Servotronics brought an ex parte application pursuant to 28 U.S.C. § 1782 in the United States District Court for the District of South Carolina to obtain testimony of South Carolina residents, three Boeing employees, for use in the UK arbitration, which the District Court denied.  The Fourth Circuit reversed and remanded, holding that a UK arbitration panel proceeding under the rules of the Chartered Institute of Arbitrators, qualified as a foreign tribunal for purposes of § 1782.  Id. at 216.  The Fourth Circuit refused to follow National Broadcasting Co., Inc. v. Bear Stearns & Co., Inc., 165 F.3d 184 (2d Cir. 1999), and Republic of Kazakhstan v. Biedermann Int’l, 168 F.3d 880 (5th Cir. 1999), finding that Congress’s 1964 change from “in any judicial proceeding pending in any court in a foreign country” to the current phrase, “in a proceeding in a foreign or international tribunal,” reflected the legislature’s intent to authorize U.S. assistance not only in court proceedings but also in quasi-judicial proceedings, including arbitration.  See id. at 213.  The Fourth Circuit also found that even if the more restrictive reasoning of National Broadcasting and Beidermann were applied, the UK tribunal would meet the definition of “an entity that exercise[s] government-conferred authority” because of the significant government regulation over arbitration in both the US and the UK.  See id. at 213-14.
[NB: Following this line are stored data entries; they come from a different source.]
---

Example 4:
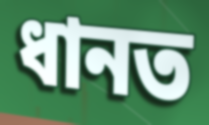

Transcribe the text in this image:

ধানত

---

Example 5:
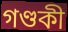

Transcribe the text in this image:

গণ্ডকী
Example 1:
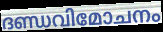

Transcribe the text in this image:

ദണ്ഡവിമോചനം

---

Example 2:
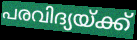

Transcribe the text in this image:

പരവിദ്യയ്ക്ക്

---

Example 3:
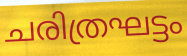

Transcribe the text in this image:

ചരിത്രഘട്ടം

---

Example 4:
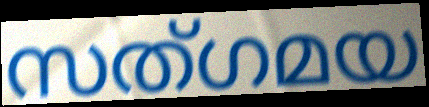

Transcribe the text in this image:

സത്ഗമയ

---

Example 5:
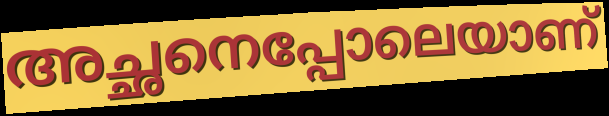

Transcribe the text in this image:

അച്ഛനെപ്പോലെയാണ്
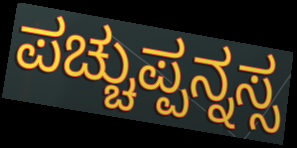
ಪಚ್ಚುಪ್ಪನ್ನಸ್ಸ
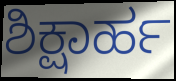
ಶಿಕ್ಷಾರ್ಹ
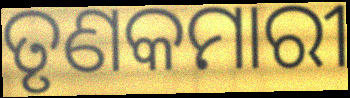
ତୃଣକମାରୀ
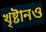
খৃষ্টানও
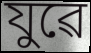
যুৱে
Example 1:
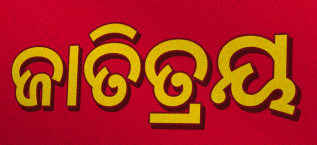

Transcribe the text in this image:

ଜାତିତ୍ରୟ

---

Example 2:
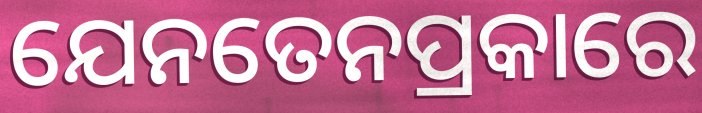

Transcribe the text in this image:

The deep Circuit Court split is soon to be joined by the Ninth Circuit, although it remains to be seen which side the Ninth Circuit will take.  Less than a week after the Fourth Circuit’s decision in Servotronics, appellants in HRC-Hainan Holding Co., et al. v. Yihan Hu, et al., No. 20-15371 (9th Cir.) urged the Ninth Circuit to reverse the Northern District of California’s decision to allow discovery pursuant to § 1782 for use in a China International Economic and Trade Arbitration Commission (“CIETAC”) arbitration.  Appellants argued in a May 4, 2020 brief that the legislative history of § 1782 makes no reference to private arbitration, and this silence demonstrates that Congress did not intend to allow the use of § 1782 to enable discovery for use in private arbitrations.  Whether the Ninth Circuit will decide HRC-Hainan before the Supreme Court rules in Servotronics remains to be seen.
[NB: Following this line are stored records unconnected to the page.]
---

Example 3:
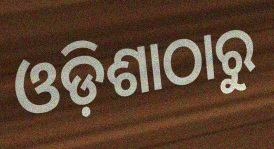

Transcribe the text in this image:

ଓଡ଼ିଶାଠାରୁ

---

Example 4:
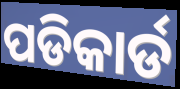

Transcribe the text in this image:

If the Supreme Court grants certiorari in Servotronics and ultimately decides that a district court may order discovery under 28 U.S.C. § 1782 for use in private arbitrations, such a ruling could give rise to concerns that U.S.-style discovery will be available to parties in private international arbitrations, potentially disrupting the expectations of parties who chose arbitration precisely to avoid the burdens of extensive discovery.  But private litigants should still remember that § 1782 does not override contractual provisions or arbitral rules and procedures.  Rather, although the statute authorizes a district court to order discovery, it has no bearing on whether an arbitration tribunal will allow the use of such discovery as evidence in an arbitration.  Additionally, parties who seek discovery under § 1782 still will have to address the multiple factors enumerated by the Supreme Court in Intel Cop. v. Advanced Micro Devices, Inc., 542 U.S. 241 (2004), to determine whether discovery under § 1782 can be invoked, and district courts will retain discretion to deny discovery if they perceive an attempt to circumvent otherwise applicable restrictions on evidence-gathering.  See, e.g., ICDR International Arbitration Rules, Art. 21(10) (“Depositions, interrogatories, and requests to admit as developed for use in U.S. court procedures generally are not appropriate procedures for obtaining information in an arbitration under these Rules.”).  However, if the Supreme Court decides that “tribunal” does encompass private arbitral bodies, there will likely be an increase in the use of § 1782 by private litigants.  This may lead companies to consider explicitly specifying the type and scope of discovery that will and will not be available in an arbitration proceeding in their arbitration clauses.